Records: Begin
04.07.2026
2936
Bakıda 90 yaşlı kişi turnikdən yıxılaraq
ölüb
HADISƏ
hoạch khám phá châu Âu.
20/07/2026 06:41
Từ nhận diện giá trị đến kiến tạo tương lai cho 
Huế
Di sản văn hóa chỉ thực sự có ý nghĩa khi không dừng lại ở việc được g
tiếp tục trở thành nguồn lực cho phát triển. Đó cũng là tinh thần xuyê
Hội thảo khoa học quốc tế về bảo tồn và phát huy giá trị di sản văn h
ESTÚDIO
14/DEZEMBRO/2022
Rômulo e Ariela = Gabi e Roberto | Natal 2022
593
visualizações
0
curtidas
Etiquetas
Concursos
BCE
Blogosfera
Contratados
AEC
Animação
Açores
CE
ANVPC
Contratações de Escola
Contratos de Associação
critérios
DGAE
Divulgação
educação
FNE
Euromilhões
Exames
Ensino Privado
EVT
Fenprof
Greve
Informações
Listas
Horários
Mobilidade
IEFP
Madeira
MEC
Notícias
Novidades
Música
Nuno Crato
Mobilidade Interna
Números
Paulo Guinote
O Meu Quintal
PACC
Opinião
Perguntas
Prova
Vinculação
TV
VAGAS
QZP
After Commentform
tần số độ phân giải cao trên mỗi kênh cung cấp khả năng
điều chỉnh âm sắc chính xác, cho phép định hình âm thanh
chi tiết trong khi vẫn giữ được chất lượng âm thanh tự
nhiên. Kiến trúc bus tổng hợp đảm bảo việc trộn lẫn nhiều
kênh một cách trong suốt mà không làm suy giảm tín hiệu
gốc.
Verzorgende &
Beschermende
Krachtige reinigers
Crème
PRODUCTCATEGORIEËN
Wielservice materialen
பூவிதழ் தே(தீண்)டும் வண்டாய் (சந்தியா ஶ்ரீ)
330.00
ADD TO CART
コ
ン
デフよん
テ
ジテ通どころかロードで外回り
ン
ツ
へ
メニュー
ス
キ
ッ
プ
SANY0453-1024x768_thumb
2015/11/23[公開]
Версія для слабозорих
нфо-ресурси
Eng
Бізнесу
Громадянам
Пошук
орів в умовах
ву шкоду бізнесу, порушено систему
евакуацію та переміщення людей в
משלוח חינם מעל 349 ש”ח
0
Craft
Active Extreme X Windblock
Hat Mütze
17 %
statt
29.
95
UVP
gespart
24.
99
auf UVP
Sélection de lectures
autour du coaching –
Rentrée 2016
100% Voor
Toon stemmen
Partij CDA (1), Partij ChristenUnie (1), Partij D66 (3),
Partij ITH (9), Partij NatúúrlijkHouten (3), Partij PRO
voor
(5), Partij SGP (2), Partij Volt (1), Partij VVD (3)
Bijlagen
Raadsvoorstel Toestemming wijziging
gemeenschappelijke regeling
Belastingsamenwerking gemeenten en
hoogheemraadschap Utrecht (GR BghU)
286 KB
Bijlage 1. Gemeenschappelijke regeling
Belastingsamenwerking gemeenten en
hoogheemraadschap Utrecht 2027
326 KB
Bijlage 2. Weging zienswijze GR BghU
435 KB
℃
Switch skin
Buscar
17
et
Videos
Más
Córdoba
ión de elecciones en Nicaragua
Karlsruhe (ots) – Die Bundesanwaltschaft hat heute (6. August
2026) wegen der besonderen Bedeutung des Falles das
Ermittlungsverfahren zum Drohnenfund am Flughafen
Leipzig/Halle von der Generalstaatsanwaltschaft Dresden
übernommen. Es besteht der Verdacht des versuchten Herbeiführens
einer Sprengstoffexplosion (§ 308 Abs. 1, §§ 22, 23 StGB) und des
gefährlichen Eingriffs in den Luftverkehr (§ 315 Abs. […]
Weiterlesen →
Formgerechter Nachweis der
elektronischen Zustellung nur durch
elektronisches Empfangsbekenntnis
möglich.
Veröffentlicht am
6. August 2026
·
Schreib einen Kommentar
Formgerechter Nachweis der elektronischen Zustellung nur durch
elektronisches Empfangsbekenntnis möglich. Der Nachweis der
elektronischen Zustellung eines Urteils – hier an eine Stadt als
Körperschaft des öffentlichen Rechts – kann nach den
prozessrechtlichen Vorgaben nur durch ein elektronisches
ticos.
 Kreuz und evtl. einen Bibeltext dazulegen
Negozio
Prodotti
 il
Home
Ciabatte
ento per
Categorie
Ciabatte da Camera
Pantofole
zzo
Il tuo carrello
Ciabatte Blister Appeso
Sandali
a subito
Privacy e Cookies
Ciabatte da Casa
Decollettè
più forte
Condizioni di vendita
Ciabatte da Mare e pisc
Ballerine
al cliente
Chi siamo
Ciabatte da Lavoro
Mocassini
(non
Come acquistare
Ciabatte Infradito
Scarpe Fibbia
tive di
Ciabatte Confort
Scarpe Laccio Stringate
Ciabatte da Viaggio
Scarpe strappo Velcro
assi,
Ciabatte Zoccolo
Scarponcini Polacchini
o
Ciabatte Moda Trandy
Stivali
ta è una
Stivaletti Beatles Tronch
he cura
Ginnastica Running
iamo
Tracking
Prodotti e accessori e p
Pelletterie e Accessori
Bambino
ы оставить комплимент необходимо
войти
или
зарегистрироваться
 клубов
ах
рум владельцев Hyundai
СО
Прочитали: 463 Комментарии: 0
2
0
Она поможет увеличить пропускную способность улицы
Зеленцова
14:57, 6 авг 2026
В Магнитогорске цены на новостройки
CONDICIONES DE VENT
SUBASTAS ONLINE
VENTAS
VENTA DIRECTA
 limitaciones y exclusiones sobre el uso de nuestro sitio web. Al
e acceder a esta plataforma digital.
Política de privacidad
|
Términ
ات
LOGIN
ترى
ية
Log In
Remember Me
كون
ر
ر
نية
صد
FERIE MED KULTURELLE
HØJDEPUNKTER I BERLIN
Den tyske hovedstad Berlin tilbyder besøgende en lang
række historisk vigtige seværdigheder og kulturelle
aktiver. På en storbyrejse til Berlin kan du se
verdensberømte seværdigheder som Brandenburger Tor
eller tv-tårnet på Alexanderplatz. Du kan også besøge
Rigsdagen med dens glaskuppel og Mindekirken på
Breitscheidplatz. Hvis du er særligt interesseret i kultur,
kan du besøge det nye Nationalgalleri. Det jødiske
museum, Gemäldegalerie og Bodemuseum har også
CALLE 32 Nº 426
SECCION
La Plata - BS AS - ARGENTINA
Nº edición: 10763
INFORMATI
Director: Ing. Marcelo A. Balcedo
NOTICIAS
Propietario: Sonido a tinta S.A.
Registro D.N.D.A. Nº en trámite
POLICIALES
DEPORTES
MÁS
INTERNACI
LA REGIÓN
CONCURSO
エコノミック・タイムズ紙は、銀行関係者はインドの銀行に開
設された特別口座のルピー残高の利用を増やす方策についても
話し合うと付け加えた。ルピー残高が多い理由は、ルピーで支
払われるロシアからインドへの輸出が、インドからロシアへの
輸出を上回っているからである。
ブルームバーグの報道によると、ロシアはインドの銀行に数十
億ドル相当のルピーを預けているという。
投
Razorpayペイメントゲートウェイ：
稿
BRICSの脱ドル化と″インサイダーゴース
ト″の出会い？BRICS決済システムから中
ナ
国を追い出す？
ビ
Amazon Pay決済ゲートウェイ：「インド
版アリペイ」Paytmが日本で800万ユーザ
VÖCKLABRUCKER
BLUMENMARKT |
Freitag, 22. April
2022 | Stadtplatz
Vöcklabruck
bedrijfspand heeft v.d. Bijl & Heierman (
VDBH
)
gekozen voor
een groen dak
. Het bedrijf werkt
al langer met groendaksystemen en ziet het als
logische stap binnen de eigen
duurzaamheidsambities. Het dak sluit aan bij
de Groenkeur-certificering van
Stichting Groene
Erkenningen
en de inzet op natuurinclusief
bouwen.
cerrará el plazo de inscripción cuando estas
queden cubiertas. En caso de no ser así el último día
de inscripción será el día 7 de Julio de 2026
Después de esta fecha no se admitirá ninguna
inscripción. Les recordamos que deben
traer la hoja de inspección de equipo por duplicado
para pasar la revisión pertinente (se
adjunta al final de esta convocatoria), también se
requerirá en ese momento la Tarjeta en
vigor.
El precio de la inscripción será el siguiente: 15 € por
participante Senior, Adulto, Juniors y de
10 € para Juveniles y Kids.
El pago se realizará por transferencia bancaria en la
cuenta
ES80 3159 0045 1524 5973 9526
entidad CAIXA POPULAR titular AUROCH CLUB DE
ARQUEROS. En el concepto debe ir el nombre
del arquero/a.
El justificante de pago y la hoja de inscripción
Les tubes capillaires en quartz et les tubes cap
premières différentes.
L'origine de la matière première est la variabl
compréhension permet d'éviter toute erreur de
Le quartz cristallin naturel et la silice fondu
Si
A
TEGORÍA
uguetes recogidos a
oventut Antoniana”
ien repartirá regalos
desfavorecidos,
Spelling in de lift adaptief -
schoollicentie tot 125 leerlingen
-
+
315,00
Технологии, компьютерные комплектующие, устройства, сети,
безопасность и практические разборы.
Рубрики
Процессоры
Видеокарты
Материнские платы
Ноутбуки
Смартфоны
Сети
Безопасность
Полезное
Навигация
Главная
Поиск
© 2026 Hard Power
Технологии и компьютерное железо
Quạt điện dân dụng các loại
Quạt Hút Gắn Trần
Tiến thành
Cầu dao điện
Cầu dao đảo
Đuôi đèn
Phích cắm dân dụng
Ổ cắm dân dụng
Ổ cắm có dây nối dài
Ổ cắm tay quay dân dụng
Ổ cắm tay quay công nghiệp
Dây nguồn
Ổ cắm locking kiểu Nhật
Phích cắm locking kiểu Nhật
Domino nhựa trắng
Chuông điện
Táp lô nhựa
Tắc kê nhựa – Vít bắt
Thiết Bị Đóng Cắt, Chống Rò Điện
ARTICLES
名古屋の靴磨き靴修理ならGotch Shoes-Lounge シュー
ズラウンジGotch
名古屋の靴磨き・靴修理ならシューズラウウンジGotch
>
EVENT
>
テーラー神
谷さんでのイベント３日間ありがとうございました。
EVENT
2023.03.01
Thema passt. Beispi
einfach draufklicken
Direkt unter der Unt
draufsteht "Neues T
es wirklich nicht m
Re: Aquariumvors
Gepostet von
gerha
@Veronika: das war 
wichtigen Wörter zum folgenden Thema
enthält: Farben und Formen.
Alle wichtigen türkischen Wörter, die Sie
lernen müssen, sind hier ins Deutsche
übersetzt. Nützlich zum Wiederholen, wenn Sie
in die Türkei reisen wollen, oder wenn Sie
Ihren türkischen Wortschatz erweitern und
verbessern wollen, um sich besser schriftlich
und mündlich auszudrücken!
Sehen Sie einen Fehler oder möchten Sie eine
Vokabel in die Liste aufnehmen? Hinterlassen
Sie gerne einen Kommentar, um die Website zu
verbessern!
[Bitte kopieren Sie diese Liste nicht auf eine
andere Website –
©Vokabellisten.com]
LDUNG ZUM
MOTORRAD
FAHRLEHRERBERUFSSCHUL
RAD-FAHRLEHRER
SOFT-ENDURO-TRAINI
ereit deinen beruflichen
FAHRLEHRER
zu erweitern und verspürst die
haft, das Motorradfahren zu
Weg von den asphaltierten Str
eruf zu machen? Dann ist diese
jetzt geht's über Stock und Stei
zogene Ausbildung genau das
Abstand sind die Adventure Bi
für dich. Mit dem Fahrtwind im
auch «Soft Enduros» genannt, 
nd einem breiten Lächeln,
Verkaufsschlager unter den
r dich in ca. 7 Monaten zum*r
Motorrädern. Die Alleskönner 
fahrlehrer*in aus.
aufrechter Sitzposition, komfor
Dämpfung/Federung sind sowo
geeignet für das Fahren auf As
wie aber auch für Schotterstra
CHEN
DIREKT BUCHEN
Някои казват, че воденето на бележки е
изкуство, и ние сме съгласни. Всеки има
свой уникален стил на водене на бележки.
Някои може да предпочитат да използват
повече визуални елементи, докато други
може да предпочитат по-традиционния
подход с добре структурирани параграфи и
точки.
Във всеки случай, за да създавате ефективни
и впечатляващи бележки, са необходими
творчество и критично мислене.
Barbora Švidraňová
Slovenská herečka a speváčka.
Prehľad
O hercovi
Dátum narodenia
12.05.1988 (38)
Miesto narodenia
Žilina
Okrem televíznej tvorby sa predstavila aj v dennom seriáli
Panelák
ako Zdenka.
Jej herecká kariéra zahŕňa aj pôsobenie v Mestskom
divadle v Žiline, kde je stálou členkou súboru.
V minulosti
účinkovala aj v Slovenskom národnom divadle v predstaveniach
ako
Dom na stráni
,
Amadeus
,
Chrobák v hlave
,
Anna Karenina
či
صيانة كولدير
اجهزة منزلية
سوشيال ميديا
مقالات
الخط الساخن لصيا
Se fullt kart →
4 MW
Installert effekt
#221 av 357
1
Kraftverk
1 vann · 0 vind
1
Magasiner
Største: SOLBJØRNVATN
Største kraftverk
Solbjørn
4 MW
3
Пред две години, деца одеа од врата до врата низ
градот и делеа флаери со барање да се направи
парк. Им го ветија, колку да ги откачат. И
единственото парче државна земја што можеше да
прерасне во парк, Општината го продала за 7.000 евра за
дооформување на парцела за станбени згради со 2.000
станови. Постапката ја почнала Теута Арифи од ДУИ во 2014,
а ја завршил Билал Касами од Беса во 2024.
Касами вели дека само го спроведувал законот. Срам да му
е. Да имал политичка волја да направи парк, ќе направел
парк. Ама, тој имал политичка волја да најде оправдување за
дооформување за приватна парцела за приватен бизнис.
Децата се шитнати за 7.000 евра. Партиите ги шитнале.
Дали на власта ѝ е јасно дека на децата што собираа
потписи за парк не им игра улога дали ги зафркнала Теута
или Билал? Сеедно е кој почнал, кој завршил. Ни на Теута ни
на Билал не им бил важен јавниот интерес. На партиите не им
Records: End
*Assignment:*
Exactly as they appear above, output the lines of the data from the first through the one that contains "Версія для слабозорих", and only those lines.

*Answer to this exercise:*
04.07.2026
2936
Bakıda 90 yaşlı kişi turnikdən yıxılaraq
ölüb
HADISƏ
hoạch khám phá châu Âu.
20/07/2026 06:41
Từ nhận diện giá trị đến kiến tạo tương lai cho 
Huế
Di sản văn hóa chỉ thực sự có ý nghĩa khi không dừng lại ở việc được g
tiếp tục trở thành nguồn lực cho phát triển. Đó cũng là tinh thần xuyê
Hội thảo khoa học quốc tế về bảo tồn và phát huy giá trị di sản văn h
ESTÚDIO
14/DEZEMBRO/2022
Rômulo e Ariela = Gabi e Roberto | Natal 2022
593
visualizações
0
curtidas
Etiquetas
Concursos
BCE
Blogosfera
Contratados
AEC
Animação
Açores
CE
ANVPC
Contratações de Escola
Contratos de Associação
critérios
DGAE
Divulgação
educação
FNE
Euromilhões
Exames
Ensino Privado
EVT
Fenprof
Greve
Informações
Listas
Horários
Mobilidade
IEFP
Madeira
MEC
Notícias
Novidades
Música
Nuno Crato
Mobilidade Interna
Números
Paulo Guinote
O Meu Quintal
PACC
Opinião
Perguntas
Prova
Vinculação
TV
VAGAS
QZP
After Commentform
tần số độ phân giải cao trên mỗi kênh cung cấp khả năng
điều chỉnh âm sắc chính xác, cho phép định hình âm thanh
chi tiết trong khi vẫn giữ được chất lượng âm thanh tự
nhiên. Kiến trúc bus tổng hợp đảm bảo việc trộn lẫn nhiều
kênh một cách trong suốt mà không làm suy giảm tín hiệu
gốc.
Verzorgende &
Beschermende
Krachtige reinigers
Crème
PRODUCTCATEGORIEËN
Wielservice materialen
பூவிதழ் தே(தீண்)டும் வண்டாய் (சந்தியா ஶ்ரீ)
330.00
ADD TO CART
コ
ン
デフよん
テ
ジテ通どころかロードで外回り
ン
ツ
へ
メニュー
ス
キ
ッ
プ
SANY0453-1024x768_thumb
2015/11/23[公開]
Версія для слабозорих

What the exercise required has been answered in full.